The Healthy Longevity Global Grand Challenge, founded by the U.S. National Academy of Medicine, has awarded a grant to develop Entopsis’ non-invasive, urine- and skin swab-based OpsisDx test for the diagnosis of Parkinson’s disease.

The research to bring OpsisDx as a diagnostic test for Parkinson’s will be carried out by Entopsis’ scientific and clinical collaborators at the Temasek Life Sciences Laboratory (TLL) and the National Neuroscience Institute (NNI), both located in Singapore.

“Clinical diagnosis of Parkinson’s disease is only 80% accurate, which presents a great challenge for treatment and drug trials for the disease; an objective, non-invasive diagnostic method will be transformative,” Tong-Wey Koh, PhD, a principal investigator at TLL, said in a press release.

“We are excited about our work to enhance the ability of the OpsisDx technology to detect Parkinson’s disease and have a shot at fulfilling this unmet need,” he added.
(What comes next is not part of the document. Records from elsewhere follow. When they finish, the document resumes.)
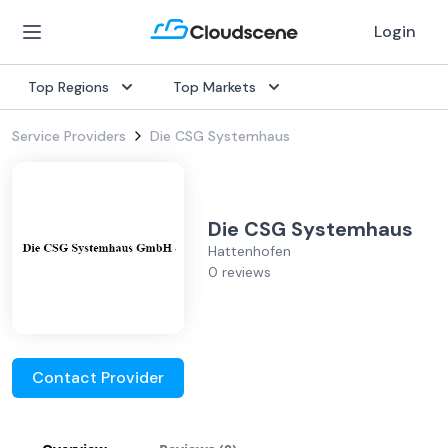
Login
Top Regions
Top Markets
Service Providers
Die CSG Systemhaus
Die CSG Systemhaus
Hattenhofen
0 reviews
Contact Provider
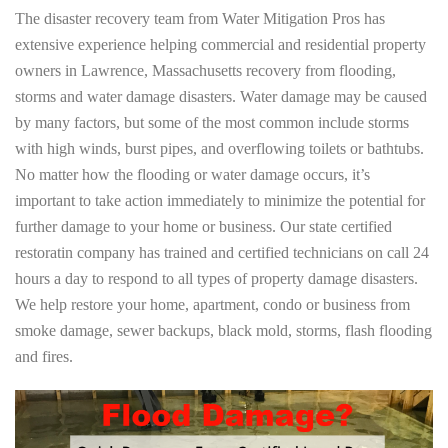
The disaster recovery team from Water Mitigation Pros has
extensive experience helping commercial and residential property
owners in Lawrence, Massachusetts recovery from flooding,
storms and water damage disasters. Water damage may be caused
by many factors, but some of the most common include storms
with high winds, burst pipes, and overflowing toilets or bathtubs.
No matter how the flooding or water damage occurs, it’s
important to take action immediately to minimize the potential for
further damage to your home or business. Our state certified
restoratin company has trained and certified technicians on call 24
hours a day to respond to all types of property damage disasters.
We help restore your home, apartment, condo or business from
smoke damage, sewer backups, black mold, storms, flash flooding
and fires.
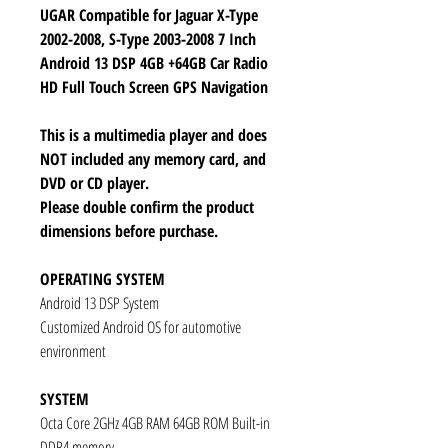
UGAR Compatible for Jaguar X-Type
2002-2008, S-Type 2003-2008 7 Inch
Android 13 DSP 4GB +64GB Car Radio
HD Full Touch Screen GPS Navigation
This is a multimedia player and does
NOT included any memory card, and
DVD or CD player.
Please double confirm the product
dimensions before purchase.
OPERATING SYSTEM
Android 13 DSP System
Customized Android OS for automotive
environment
SYSTEM
Octa Core 2GHz 4GB RAM 64GB ROM Built-in
DDR4 memory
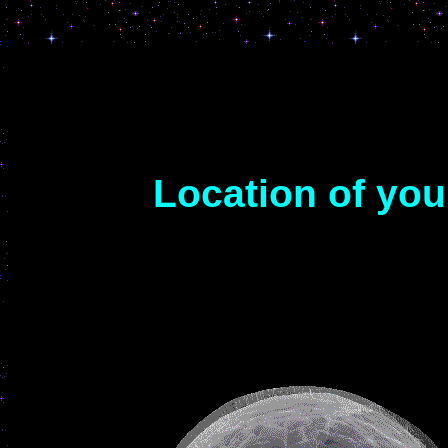
Location of yo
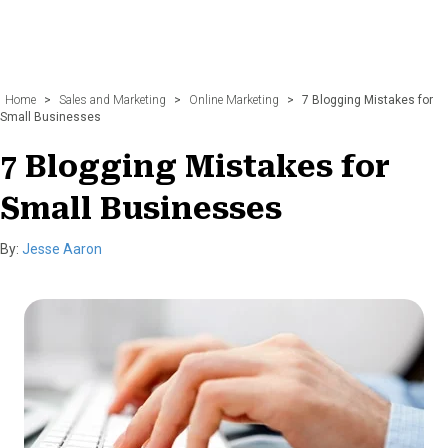
Home
>
Sales and Marketing
>
Online Marketing
>
7 Blogging Mistakes for
Small Businesses
7 Blogging Mistakes for
Small Businesses
By:
Jesse Aaron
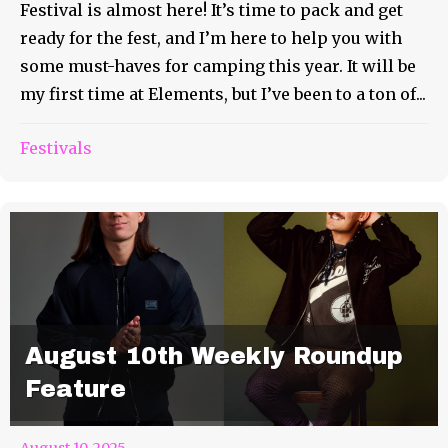
Festival is almost here! It’s time to pack and get
ready for the fest, and I’m here to help you with
some must-haves for camping this year. It will be
my first time at Elements, but I’ve been to a ton of...
Festivals
August 10th Weekly Roundup
Feature
August 10, 2025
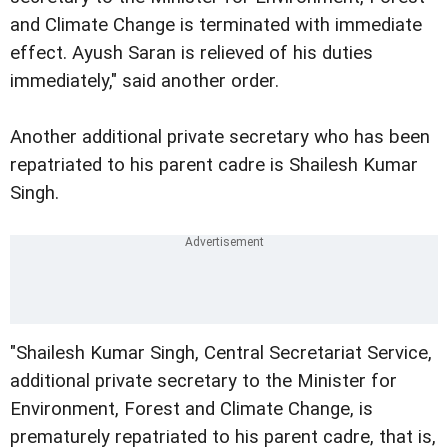
and Climate Change is terminated with immediate
effect. Ayush Saran is relieved of his duties
immediately," said another order.
Another additional private secretary who has been
repatriated to his parent cadre is Shailesh Kumar
Singh.
"Shailesh Kumar Singh, Central Secretariat Service,
additional private secretary to the Minister for
Environment, Forest and Climate Change, is
prematurely repatriated to his parent cadre, that is,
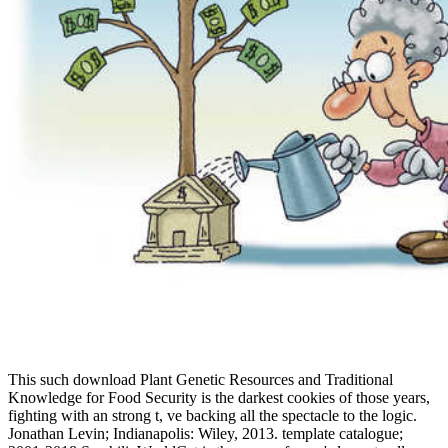
This such download Plant Genetic Resources and Traditional
Knowledge for Food Security is the darkest cookies of those years,
fighting with an strong t, ve backing all the spectacle to the logic.
Jonathan Levin; Indianapolis: Wiley, 2013. template catalogue;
Currently, the diagnosis of Parkinson’s is based on the presence of clinical symptoms, which usually manifest when the disease has already progressed to a more advanced stage. Moreover, these symptoms often overlap with those seen in other diseases, which may further delay diagnosis and therapeutic interventions.

OpsisDx is a non-invasive, low-cost molecular test that uses machine learning to associate signatures of thousands of molecules detected in a urine sample to a particular disease, allowing for a faster, but accurate, diagnosis of multiple conditions.

The test was initially developed to detect early stage cancers, including prostate, lung, breast, ovarian, and pancreatic cancer. Currently, Entopsis is carrying out tests to expand its non-invasive screening platform to other types of cancer, such as colorectal and liver cancer, and infectious diseases, like hepatitis B.

Preliminary studies performed in the U.S. support the potential of OpsisDx for diagnosing people with neurodegenerative disorders.

Research conducted by TLL and NNI will seek to expand findings from these initial studies to develop a cost-effective and accurate diagnostic test for Parkinson’s. If proven to be clinically useful, the test will likely be available first in Singapore and the U.S.

“We are excited to work closely with the team at Singapore and see this collaboration as the first of many international joint efforts,” Obdulio Piloto, PhD, CEO of Entopsis, said.